» **Exercise prompt**: Return, word for word, only the lines from the one containing "Taking body orientation" through the last line of the entries.

[[ Data supplied, beginning ]]

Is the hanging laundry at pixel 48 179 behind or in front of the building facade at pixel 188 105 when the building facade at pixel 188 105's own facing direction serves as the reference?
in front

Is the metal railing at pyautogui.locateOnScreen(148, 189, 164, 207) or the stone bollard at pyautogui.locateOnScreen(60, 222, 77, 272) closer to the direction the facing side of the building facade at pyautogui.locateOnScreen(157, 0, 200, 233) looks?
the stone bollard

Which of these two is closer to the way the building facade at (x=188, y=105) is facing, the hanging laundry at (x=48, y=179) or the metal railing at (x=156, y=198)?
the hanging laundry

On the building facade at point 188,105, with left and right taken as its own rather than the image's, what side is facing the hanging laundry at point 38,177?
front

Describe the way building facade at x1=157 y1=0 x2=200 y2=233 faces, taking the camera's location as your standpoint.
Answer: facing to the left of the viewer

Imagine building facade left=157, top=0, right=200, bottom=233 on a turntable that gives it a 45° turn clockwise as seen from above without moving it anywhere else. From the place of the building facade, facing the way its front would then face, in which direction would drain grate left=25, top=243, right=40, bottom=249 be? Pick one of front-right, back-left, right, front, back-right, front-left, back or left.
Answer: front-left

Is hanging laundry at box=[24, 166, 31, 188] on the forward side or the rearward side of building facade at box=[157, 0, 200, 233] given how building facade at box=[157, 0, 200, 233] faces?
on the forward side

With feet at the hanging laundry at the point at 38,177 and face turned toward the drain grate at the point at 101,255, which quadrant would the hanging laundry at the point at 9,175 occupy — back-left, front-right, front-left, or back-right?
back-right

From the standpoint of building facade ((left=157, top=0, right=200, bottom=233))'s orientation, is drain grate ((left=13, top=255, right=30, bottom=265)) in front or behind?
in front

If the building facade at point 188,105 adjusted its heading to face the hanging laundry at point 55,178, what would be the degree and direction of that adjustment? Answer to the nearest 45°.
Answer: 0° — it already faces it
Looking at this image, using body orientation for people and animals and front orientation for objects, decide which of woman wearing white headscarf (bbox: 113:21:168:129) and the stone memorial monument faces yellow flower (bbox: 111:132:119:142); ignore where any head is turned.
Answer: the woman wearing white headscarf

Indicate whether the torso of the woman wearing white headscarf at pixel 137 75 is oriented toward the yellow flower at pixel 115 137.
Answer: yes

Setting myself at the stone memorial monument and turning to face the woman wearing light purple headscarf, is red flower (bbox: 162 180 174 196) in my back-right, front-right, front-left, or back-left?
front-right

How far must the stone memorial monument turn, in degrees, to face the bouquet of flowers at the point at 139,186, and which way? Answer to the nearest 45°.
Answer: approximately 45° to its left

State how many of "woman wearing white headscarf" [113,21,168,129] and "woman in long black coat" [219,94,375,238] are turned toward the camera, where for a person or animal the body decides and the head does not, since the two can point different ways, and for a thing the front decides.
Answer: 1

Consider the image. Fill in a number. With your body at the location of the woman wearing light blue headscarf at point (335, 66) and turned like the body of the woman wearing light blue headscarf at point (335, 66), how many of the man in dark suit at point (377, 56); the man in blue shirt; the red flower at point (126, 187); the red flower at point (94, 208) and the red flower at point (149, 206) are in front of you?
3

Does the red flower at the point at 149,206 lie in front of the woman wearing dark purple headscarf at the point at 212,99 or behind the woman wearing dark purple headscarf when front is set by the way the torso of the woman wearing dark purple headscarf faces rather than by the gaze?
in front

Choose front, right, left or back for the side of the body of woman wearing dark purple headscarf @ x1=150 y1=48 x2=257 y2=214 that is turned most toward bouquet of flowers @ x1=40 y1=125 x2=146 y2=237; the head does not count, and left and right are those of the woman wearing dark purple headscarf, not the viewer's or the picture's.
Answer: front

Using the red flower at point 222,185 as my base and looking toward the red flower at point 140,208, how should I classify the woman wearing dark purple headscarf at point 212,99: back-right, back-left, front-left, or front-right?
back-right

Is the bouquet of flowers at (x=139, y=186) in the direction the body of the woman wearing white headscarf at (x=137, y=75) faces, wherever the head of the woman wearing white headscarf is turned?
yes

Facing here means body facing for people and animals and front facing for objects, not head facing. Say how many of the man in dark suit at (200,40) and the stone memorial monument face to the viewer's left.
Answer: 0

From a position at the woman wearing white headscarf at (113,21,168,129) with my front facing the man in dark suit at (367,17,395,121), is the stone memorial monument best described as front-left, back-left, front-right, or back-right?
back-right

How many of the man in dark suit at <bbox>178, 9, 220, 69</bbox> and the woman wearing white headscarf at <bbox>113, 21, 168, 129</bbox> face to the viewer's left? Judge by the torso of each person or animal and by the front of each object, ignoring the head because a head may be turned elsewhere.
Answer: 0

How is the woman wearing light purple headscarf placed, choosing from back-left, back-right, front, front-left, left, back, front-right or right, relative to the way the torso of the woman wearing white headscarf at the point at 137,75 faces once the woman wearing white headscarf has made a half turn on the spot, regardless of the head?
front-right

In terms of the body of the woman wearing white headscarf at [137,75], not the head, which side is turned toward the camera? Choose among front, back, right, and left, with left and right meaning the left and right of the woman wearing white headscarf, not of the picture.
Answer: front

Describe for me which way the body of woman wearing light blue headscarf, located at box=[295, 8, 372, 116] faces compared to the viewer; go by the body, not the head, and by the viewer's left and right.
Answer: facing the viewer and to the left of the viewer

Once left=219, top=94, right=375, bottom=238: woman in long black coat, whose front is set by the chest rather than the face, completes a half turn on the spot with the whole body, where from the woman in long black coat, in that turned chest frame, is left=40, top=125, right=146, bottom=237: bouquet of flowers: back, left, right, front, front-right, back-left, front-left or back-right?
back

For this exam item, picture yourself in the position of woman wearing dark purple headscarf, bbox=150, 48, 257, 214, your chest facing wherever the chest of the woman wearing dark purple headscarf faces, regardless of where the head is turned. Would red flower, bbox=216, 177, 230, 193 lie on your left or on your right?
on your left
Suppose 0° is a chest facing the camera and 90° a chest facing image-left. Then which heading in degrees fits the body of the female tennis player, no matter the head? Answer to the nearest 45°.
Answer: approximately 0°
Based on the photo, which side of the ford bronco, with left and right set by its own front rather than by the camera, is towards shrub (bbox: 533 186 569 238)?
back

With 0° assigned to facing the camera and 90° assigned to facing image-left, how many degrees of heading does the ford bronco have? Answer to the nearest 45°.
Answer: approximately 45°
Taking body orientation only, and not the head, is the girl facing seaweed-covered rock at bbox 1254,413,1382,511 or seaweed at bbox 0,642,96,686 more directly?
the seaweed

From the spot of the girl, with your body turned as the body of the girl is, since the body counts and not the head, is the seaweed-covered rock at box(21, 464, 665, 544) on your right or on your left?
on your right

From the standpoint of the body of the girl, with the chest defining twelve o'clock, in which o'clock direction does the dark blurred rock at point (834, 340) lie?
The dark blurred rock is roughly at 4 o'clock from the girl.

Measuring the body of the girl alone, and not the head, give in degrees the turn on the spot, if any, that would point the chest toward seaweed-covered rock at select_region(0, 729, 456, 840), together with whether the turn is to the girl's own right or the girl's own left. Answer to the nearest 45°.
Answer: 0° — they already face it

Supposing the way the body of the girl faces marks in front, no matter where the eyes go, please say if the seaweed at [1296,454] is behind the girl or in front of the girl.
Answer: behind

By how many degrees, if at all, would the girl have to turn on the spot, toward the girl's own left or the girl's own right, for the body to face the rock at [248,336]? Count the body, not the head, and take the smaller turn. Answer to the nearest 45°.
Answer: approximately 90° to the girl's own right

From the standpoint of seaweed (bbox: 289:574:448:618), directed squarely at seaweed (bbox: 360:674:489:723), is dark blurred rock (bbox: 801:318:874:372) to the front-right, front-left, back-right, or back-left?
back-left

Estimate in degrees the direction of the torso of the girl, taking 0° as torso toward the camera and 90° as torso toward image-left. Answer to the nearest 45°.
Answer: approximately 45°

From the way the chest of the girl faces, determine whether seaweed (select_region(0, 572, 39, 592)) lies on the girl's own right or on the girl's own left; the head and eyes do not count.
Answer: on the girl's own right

[[ Data supplied, end ]]

» **Task answer**:
Taking body orientation only, and not the head, is the girl facing seaweed-covered rock at bbox 1254,413,1382,511 or seaweed at bbox 0,642,96,686 more directly?
the seaweed

From the spot of the girl, with your body turned as the body of the girl is, since the body counts and not the head, is the seaweed-covered rock at box(21, 464, 665, 544) on your right or on your left?
on your right

From the standpoint of the body of the girl, with the chest defining twelve o'clock, in which o'clock direction does the dark blurred rock at point (834, 340) lie?
The dark blurred rock is roughly at 4 o'clock from the girl.

Measuring the body of the girl alone, and not the head, give in degrees the turn on the spot, if any, that would point the chest toward seaweed-covered rock at select_region(0, 729, 456, 840), together with whether the turn is to the girl's own right or the girl's own left. Answer to the nearest 45°.
Answer: 0° — they already face it

Supposing the way the body of the girl faces marks in front, no matter where the eyes go, please say if the seaweed at [1296,454] is behind the girl or in front of the girl.
Answer: behind

By how many degrees, if at all, would the girl have to turn on the spot, toward the girl's own left or the girl's own right, for the body to face the rock at [248,336]? Count the body, not the head, and take the smaller turn. Answer to the nearest 45°.
Answer: approximately 90° to the girl's own right

From the standpoint of seaweed (bbox: 289:574:448:618), directed squarely at seaweed (bbox: 360:674:489:723), is dark blurred rock (bbox: 801:318:874:372) to the front-right, front-left, back-right, or back-left?
back-left

Estimate in degrees the direction of the torso of the girl, taking 0° as torso toward the camera and 90° as torso toward image-left. Answer to the nearest 45°.
Answer: approximately 45°

From the way the chest of the girl faces, determine whether seaweed (select_region(0, 572, 39, 592)) lies on the girl's own right or on the girl's own left; the head and eyes do not count.
Answer: on the girl's own right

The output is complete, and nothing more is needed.